The process of Indian government has revealed the profound reality that it will take a long time for the world to become fully civilized if a country like India, which has a solid democracy for 70 years and which is the largest in the world. What is called democracy, if such an undemocratic step can be taken on the part of the majority, it can be anything in the world? This is a scary thing and a momentary thought for the world's democracies.
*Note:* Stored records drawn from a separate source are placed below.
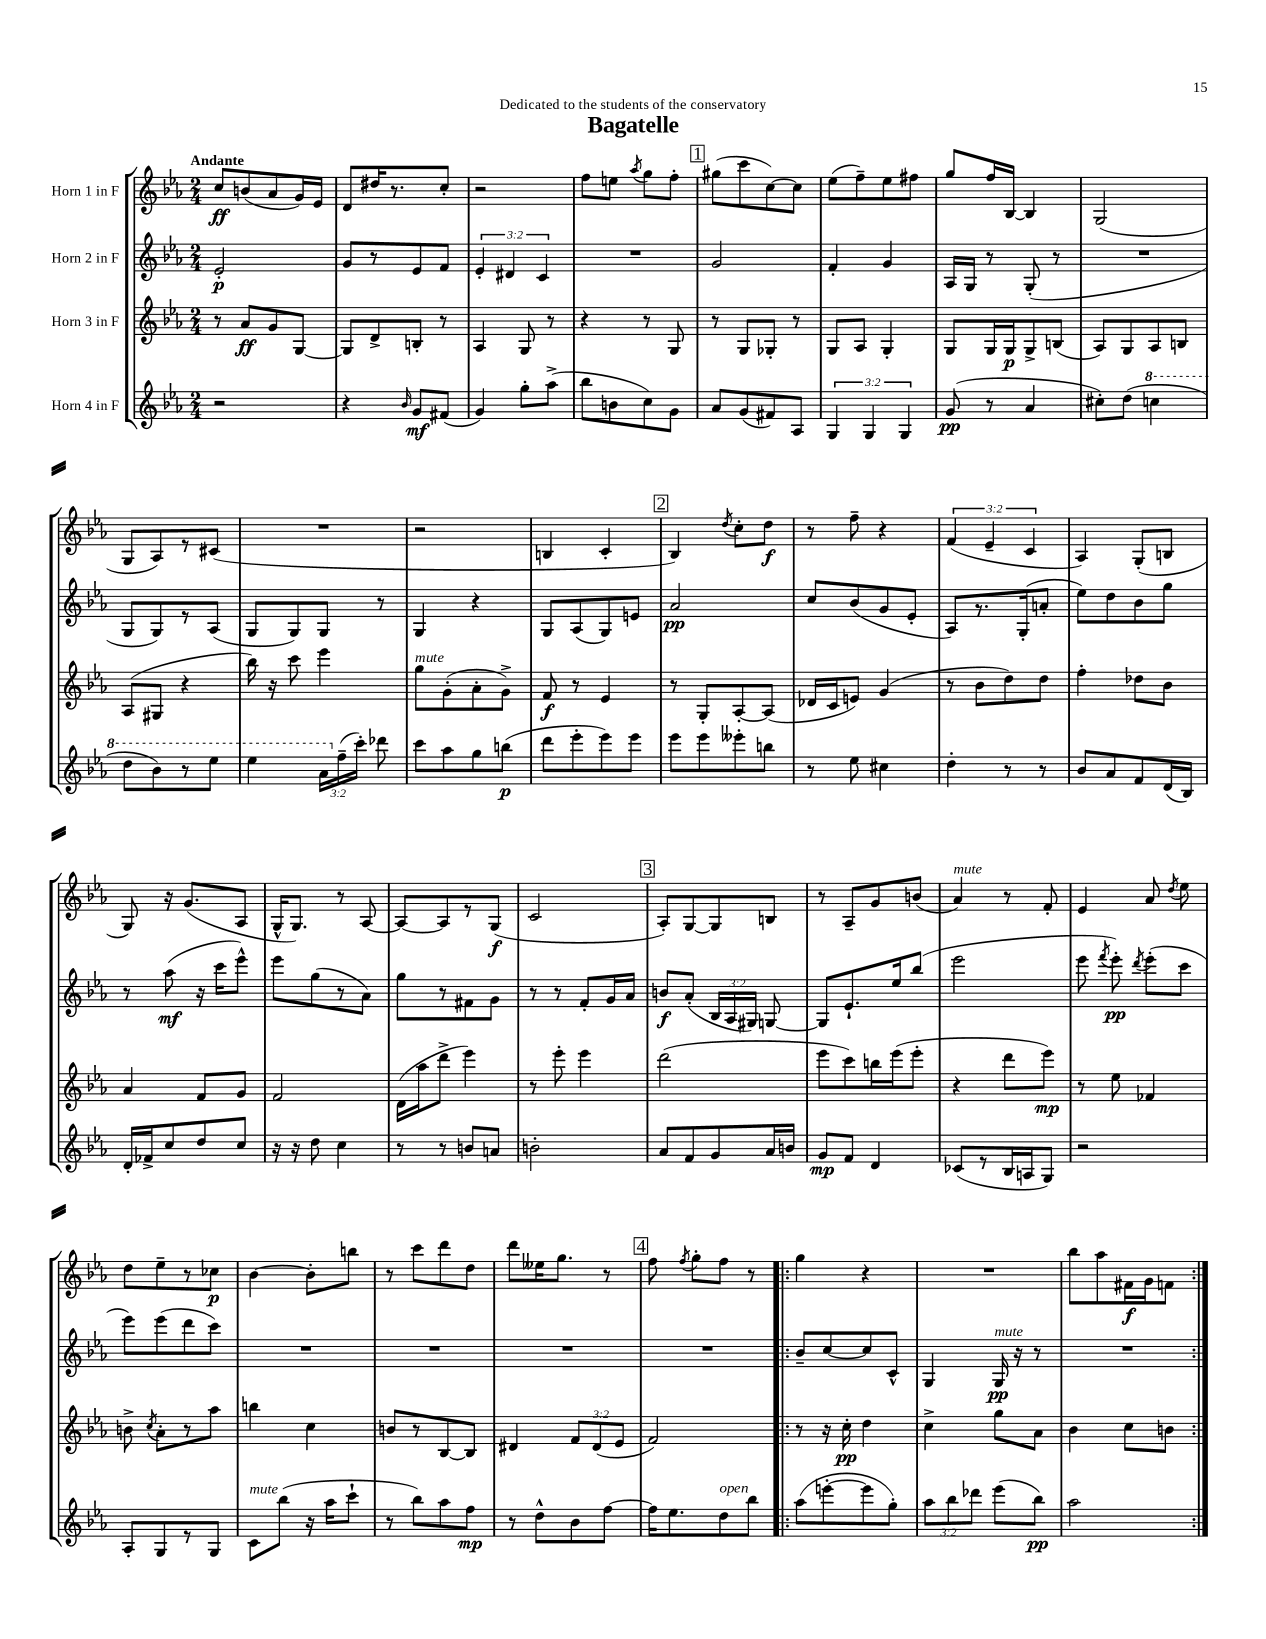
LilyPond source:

\header { title = "Bagatelle" dedication = "Dedicated to the students of the conservatory" }
<<
\new StaffGroup <<
\new Staff = "s0" \with { instrumentName = "Horn 1 in F" } {
    \clef treble \key ees \major \numericTimeSignature \time 2/4 \override Staff.TupletNumber.text = #tuplet-number::calc-fraction-text \tempo "Andante"
    \autoBeamOff c''8[\ff b'8( aes'8 g'16) ees'16] |
    d'8[ dis''16 r8. c''8]-. |
    r2 |
    f''8[ e''8] \acciaccatura { aes''8 } g''8[ f''8]-. |
    \mark \markup { \box "1" } gis''8[( c'''8 c''8~) c''8] |
    ees''8[( f''8--) ees''8 fis''8] |
    g''8[ f''16 bes16]~ bes4 |
    g2( |
    g8[ aes8) r8 cis'8]( |
    R2 |
    r2 |
    b4 c'4-. |
    \mark \markup { \box "2" } bes4) \acciaccatura { d''8 } c''8[-. d''8]\f |
    r8 f''8-- r4 |
    \tuplet 3/2 { f'4( ees'4-- c'4 } |
    aes4) g8[-.( b8] |
    g8) r16 g'8.[( aes8] |
    g16[-^ g8.]) r8 aes8~ |
    aes8[~ aes8 r8 g8]\f( |
    c'2 |
    \mark \markup { \box "3" } aes8[-.) g8~ g8 b8] |
    r8 aes8[-- g'8 b'8]( |
    aes'4^\markup { \italic "mute" }) r8 f'8-. |
    ees'4 aes'8 \acciaccatura { d''8 } ees''8 |
    d''8[ ees''8-- r8 ces''8]\p |
    bes'4~ bes'8[-. b''8] |
    r8 c'''8[ d'''8 d''8] |
    d'''8[ eeses''16 g''8.] r8 |
    \mark \markup { \box "4" } f''8 \acciaccatura { f''8 } g''8[-. f''8] r8 |
    \repeat volta 2 { g''4 r4 |
    R2 |
    bes''8[ aes''8 fis'16\f g'16 f'8] | }
}
\new Staff = "s1" \with { instrumentName = "Horn 2 in F" } {
    \clef treble \key ees \major \numericTimeSignature \time 2/4 \override Staff.TupletNumber.text = #tuplet-number::calc-fraction-text
    \autoBeamOff ees'2-.\p |
    g'8[ r8 ees'8 f'8] |
    \tuplet 3/2 { ees'4-. dis'4 c'4 } |
    R2 |
    \mark \markup { \box "1" } g'2 |
    f'4-. g'4 |
    aes16[ g16] r8 g8-.( r8 |
    R2 |
    g8[ g8) r8 aes8]( |
    g8[ g8) g8] r8 |
    g4 r4 |
    g8[ aes8( g8) e'8] |
    \mark \markup { \box "2" } aes'2\pp |
    c''8[ bes'8( g'8 ees'8]-. |
    aes8[) r8. g16-.( a'8]-. |
    ees''8[) d''8 bes'8 g''8] |
    r8 aes''8\mf( r16 c'''16[ ees'''8]-^) |
    ees'''8[ g''8( r8 aes'8]) |
    g''8[ r8 fis'8 g'8] |
    r8 r8 f'8[-. g'16 aes'16] |
    \mark \markup { \box "3" } b'8[\f aes'8]-.( \tuplet 3/2 { bes16[ aes16 gis16]) } g8~ |
    g8[ ees'8.-! ees''16 bes''8]( |
    ees'''2 |
    ees'''8 \acciaccatura { f'''8 } ees'''8-.\pp) \acciaccatura { d'''8 } ees'''8[-.( c'''8] |
    ees'''8[) ees'''8( d'''8 c'''8]) |
    R2 |
    R2 |
    R2 |
    \mark \markup { \box "4" } R2 |
    \repeat volta 2 { bes'8[-- c''8~ c''8 c'8]-^ |
    g4 g16\pp^\markup { \italic "mute" } r16 r8 |
    R2 | }
}
\new Staff = "s2" \with { instrumentName = "Horn 3 in F" } {
    \clef treble \key ees \major \numericTimeSignature \time 2/4 \override Staff.TupletNumber.text = #tuplet-number::calc-fraction-text
    \autoBeamOff r8 aes'8[\ff g'8 g8]~ |
    g8[ d'8-> b8]-. r8 |
    aes4 g8 r8 |
    r4 r8 g8 |
    \mark \markup { \box "1" } r8 g8[ ges8]-. r8 |
    g8[ aes8] g4-. |
    g8[ g16 g16\p g8-> b8]( |
    aes8[) g8 aes8 b8] |
    aes8[( gis8] r4 |
    bes''16) r16 c'''8 ees'''4 |
    g''8[^\markup { \italic "mute" } g'8-.( aes'8-. g'8]->) |
    f'8\f r8 ees'4 |
    \mark \markup { \box "2" } r8 g8[-. aes8~-. aes8]( |
    des'16[ c'16 e'8]) g'4( |
    r8 bes'8[ d''8) d''8] |
    f''4-. des''8[ bes'8] |
    aes'4 f'8[ g'8] |
    f'2 |
    d'16[( aes''16 d'''8]-> ees'''4) |
    r8 ees'''8-. ees'''4 |
    \mark \markup { \box "3" } d'''2( |
    ees'''8[ c'''8) b''16 ees'''16( ees'''8]-. |
    r4 d'''8[ ees'''8]\mp) |
    r8 ees''8 fes'4 |
    b'8-> \acciaccatura { c''8 } aes'8[-. r8 aes''8] |
    b''4 c''4 |
    b'8[ r8 bes8~ bes8] |
    dis'4 \tuplet 3/2 { f'8[ dis'8( ees'8] } |
    \mark \markup { \box "4" } f'2) |
    \repeat volta 2 { r8 r16 c''16-.\pp d''4 |
    c''4-> g''8[ aes'8] |
    bes'4 c''8[ b'8] | }
}
\new Staff = "s3" \with { instrumentName = "Horn 4 in F" } {
    \clef treble \key ees \major \numericTimeSignature \time 2/4 \override Staff.TupletNumber.text = #tuplet-number::calc-fraction-text
    \autoBeamOff r2 |
    r4 \grace { bes'16 } g'8[\mf fis'8]( |
    g'4) g''8[-. aes''8]->( |
    bes''8[ b'8 c''8) g'8] |
    \mark \markup { \box "1" } aes'8[ g'8( fis'8) aes8] |
    \tuplet 3/2 { g4 g4 g4 } |
    g'8\pp( r8 aes'4 |
    cis''8[-.) d''8]( \ottava #1 c'''!4 |
    d'''8[ bes''8) r8 ees'''8] |
    ees'''4 \tuplet 3/2 { aes''16[ \ottava #0 f''16--( c'''16]-.) } des'''8 |
    c'''8[ aes''8 g''8 b''8]\p( |
    d'''8[ ees'''8-. ees'''8) ees'''8] |
    \mark \markup { \box "2" } ees'''8[ ees'''8 eeses'''8-. b''8] |
    r8 ees''8 cis''4 |
    d''4-. r8 r8 |
    bes'8[ aes'8 f'8 d'16( bes16]) |
    d'16[-. fes'16-> c''8 d''8 c''8] |
    r16 r16 d''8 c''4 |
    r8 r8 b'8[ a'8] |
    b'2-. |
    \mark \markup { \box "3" } aes'8[ f'8 g'8 aes'16 b'16] |
    g'8[\mp f'8] d'4 |
    ces'8[( r8 bes16 a16 g8]) |
    r2 |
    aes8[-. g8 r8 g8] |
    c'8[^\markup { \italic "mute" } bes''8]( r16 aes''16[ c'''8]-! |
    r8 bes''8[) aes''8 f''8]\mp |
    r8 d''8[-^ bes'8 f''8]~ |
    \mark \markup { \box "4" } f''16[ ees''8. d''8^\markup { \italic "open" } bes''8] |
    \repeat volta 2 { aes''8[( e'''8~-. e'''8 g''8]-.) |
    \tuplet 3/2 { aes''8[ bes''8 des'''8] } ees'''8[( bes''8]\pp) |
    aes''2 | }
}
>>
>>
\layout { \context { \Score \remove "Bar_number_engraver" } }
Current Situation Kashmir is injured and crippled

human rights are being violated in occupied Kashmir. Kashmiris are facing problems due to lockdown. India is changing the proportion of the population in occupied Kashmir. This process is also in violation of international norms and UN Security Council resolutions. The illegal and aggressive policy in occupied Kashmir is a serious humanitarian crisis. Modi's government is committed to the ideology of racism, which threatens the peace of the region. On the occasion, we have to raise voice for the oppressed Kashmiris on every forum. India was aggressively oppressing Kashmiris without appearing to cause human tragedy. India has unveiled its aggressive move. India has abolished the special status of occupied Kashmir. India is pursuing the Kashmiri has been detained continuously from curfew to food and medicines. At this time, the entire Pakistani nation stands with the Kashmiri brothers. Kashmir is injured and crippled. The valley, medicine, and other necessities have created a severe shortage of life. pakistan will continue to provide moral support to the brothers and sisters of Kashmir and their struggle for independence was raised on every forum and will continue to play its role in giving Kashmir's Muslims their legitimate rights.